JLE

Médecine

MENU

Pour un meilleur usage des antibiotiques Volume 2, numéro 3, Mars 2006

Auteur
  • Page(s) : 105
  • Année de parution : 2006

Malgré un plan national diffusé en novembre 2001 pour préserver l'efficacité des antibiotiques et une campagne lancée en septembre 2002 sur le thème « les antibiotiques, c'est pas automatique », la France reste le pays européen où la consommation d'antibiotiques est la plus élevée (environ 100 millions de prescriptions d'antibiotiques par an en 2001).

Afin de limiter le développement des résistances bactériennes, un bon usage de l'antibiothérapie s'impose à tous les médecins, quels que soient leur mode d'exercice et leur spécialité. L'absence de nouveaux antibactériens innovants vient encore renforcer cet impératif. L'Académie nationale de Médecine a donc émis des recommandations portant sur sept points [1] :

* Tout médecin prescrivant un traitement antibiotique doit formuler avec précision les modalités de son administration au patient qui va le recevoir, en mentionnant la durée du traitement sur l'ordonnance. La prescription non justifiée d'antibiotiques lors d'infections respiratoires bénignes, le plus souvent virales, ne peut que favoriser les résistances bactériennes. L'emploi d'antibiotiques à titre préventif doit être réservé à des cas particuliers.

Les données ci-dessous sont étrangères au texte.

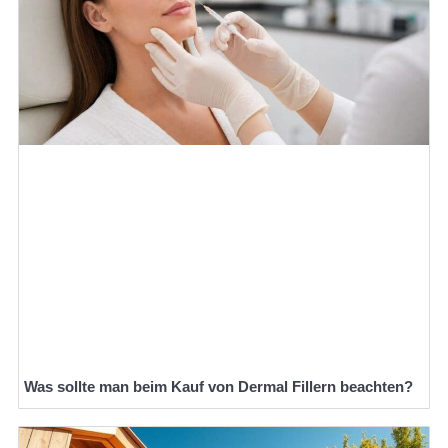
Was sollte man beim Kauf von Dermal Fillern beachten?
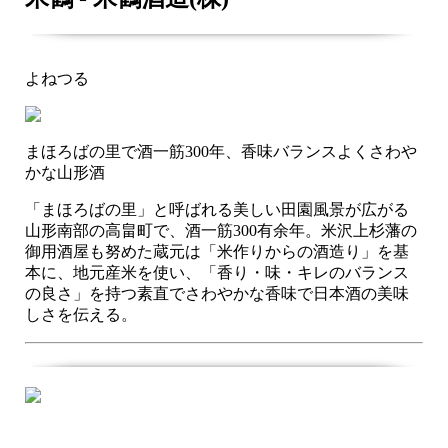
よねつる
まほろばの里で酒一筋300年、香味バランスよくさわや
かな山形酒
「まほろばの里」と呼ばれる美しい田園風景が広がる
山形南部の高畠町で、酒一筋300有余年。米沢上杉藩の
御用酒屋も努めた蔵元は「米作りからの酒造り」を基
本に、地元産米を使い、「香り・味・キレのバランス
の良さ」を持つ素直でさわやかな香味で日本酒の美味
しさを伝える。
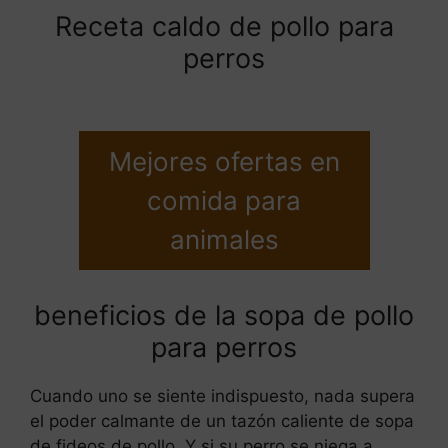
Receta caldo de pollo para
perros
Mejores ofertas en
comida para
animales
beneficios de la sopa de pollo
para perros
Cuando uno se siente indispuesto, nada supera
el poder calmante de un tazón caliente de sopa
de fideos de pollo. Y si su perro se niega a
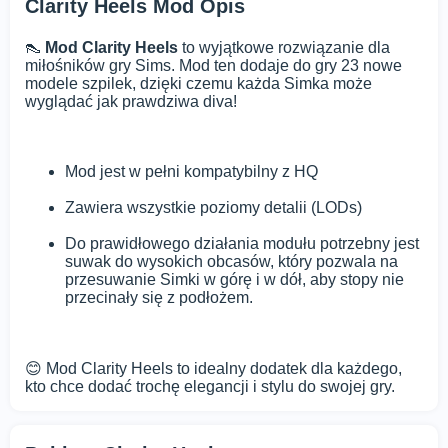
Clarity Heels Mod Opis
👠
Mod Clarity Heels
to wyjątkowe rozwiązanie dla
miłośników gry Sims. Mod ten dodaje do gry 23 nowe
modele szpilek, dzięki czemu każda Simka może
wyglądać jak prawdziwa diva!
Mod jest w pełni kompatybilny z HQ
Zawiera wszystkie poziomy detalii (LODs)
Do prawidłowego działania modułu potrzebny jest
suwak do wysokich obcasów, który pozwala na
przesuwanie Simki w górę i w dół, aby stopy nie
przecinały się z podłożem.
😊 Mod Clarity Heels to idealny dodatek dla każdego,
kto chce dodać trochę elegancji i stylu do swojej gry.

* Les praticiens doivent faire prendre conscience à leurs patients que le fait de garder en réserve des antibiotiques, parfois même au-delà de leur date de péremption, et de les utiliser en automédication pour divers symptômes aspécifiques est une pratique qui doit être proscrite.

* Les antibiotiques sont souvent vendus sous des conditionnements qui ne correspondent pas aux traitements prescrits. Il serait nécessaire de mieux ajuster la quantité d'antibiotique délivrée sur prescription en proposant des présentations ne contenant que la dose adaptée au traitement des infections usuelles.

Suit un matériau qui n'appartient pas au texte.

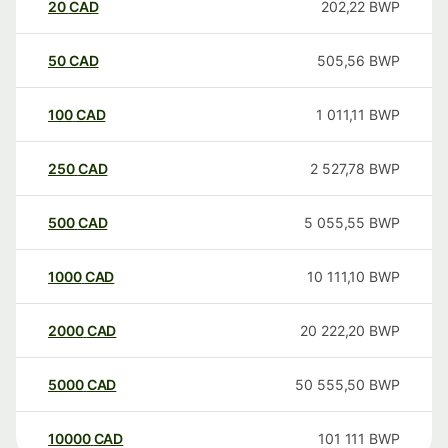
20
CAD
202,22
BWP
50
CAD
505,56
BWP
100
CAD
1 011,11
BWP
250
CAD
2 527,78
BWP
500
CAD
5 055,55
BWP
1000
CAD
10 111,10
BWP
2000
CAD
20 222,20
BWP
5000
CAD
50 555,50
BWP
10000
CAD
101 111
BWP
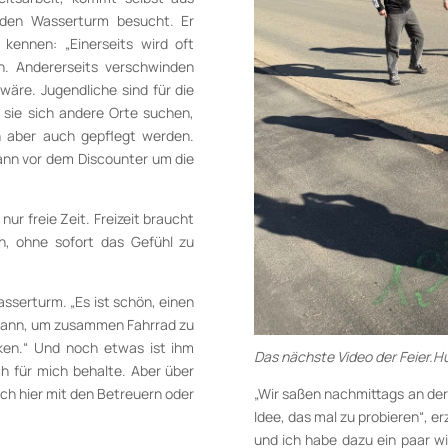
s den Wasserturm besucht. Er
 kennen: „Einerseits wird oft
n. Andererseits verschwinden
äre. Jugendliche sind für die
 sie sich andere Orte suchen,
n aber auch gepflegt werden.
wann vor dem Discounter um die
 nur freie Zeit. Freizeit braucht
n, ohne sofort das Gefühl zu
sserturm. „Es ist schön, einen
 kann, um zusammen Fahrrad zu
cken.“ Und noch etwas ist ihm
Das nächste Video der Feier.H
ich für mich behalte. Aber über
ch hier mit den Betreuern oder
„Wir saßen nachmittags an der
Idee, das mal zu probieren“, er
und ich habe dazu ein paar w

* Les recommandations de bonnes pratiques et les conclusions des conférences de consensus doivent être appliquées avec rigueur. Il convient aussi de promouvoir, par les organismes de formation médicale continue, les mesures susceptibles de rationaliser les prescriptions d'antibiotiques telles que le diagnostic étiologique rapide de l'angine, les recommandations de traitement court, etc.

* Les étudiants recevront une formation conforme à ces règles dans le cadre de l'enseignement qui doit aborder le traitement d'infections aussi banales que les rhinopharyngites.

* Chaque hôpital doit désigner un médecin référent en antibiothérapie, instaurer une commission des anti-infectieux et créer un système de dispensation contrôlée de ces médicaments, ces mesures complétant les programmes de prévention des infections nosocomiales et de leur transmission interhumaine.

* Cette politique doit s'intégrer dans un ensemble de réglementations visant tous les autres modes d'utilisation des antibiotiques (médecine vétérinaire, industrie agroalimentaire par exemple).

Mais quel est l'impact sur la pratique, notamment en médecine de ville, de ces recommandations [2] ? Celles-ci, au caractère moins coercitif et plus didactique que les anciennes recommandations médicales opposables (RMO), semblent de ce fait plus difficiles à mettre en œuvre, d'autant qu'elles sont souvent jugées comme une synthèse biaisée et donc partiale et qu'il existe fréquemment un écart entre les motivations des médecins prescripteurs et celles des rédacteurs. Il s'agit d'abord de changer les mentalités et le regard porté sur les antibiotiques ; pour qu'enfin les textes des recommandations passent dans les pratiques.


1. Frottier J, Pechère JC. Du bon usage des antibiotiques. Bull Acad Natle Méd. 2005;189:1061-2.

2. Gaillat J. Impact des recommandations sur l'usage des antibiotiques en médecine de ville. Antibiotiques. 2005;7:213-18.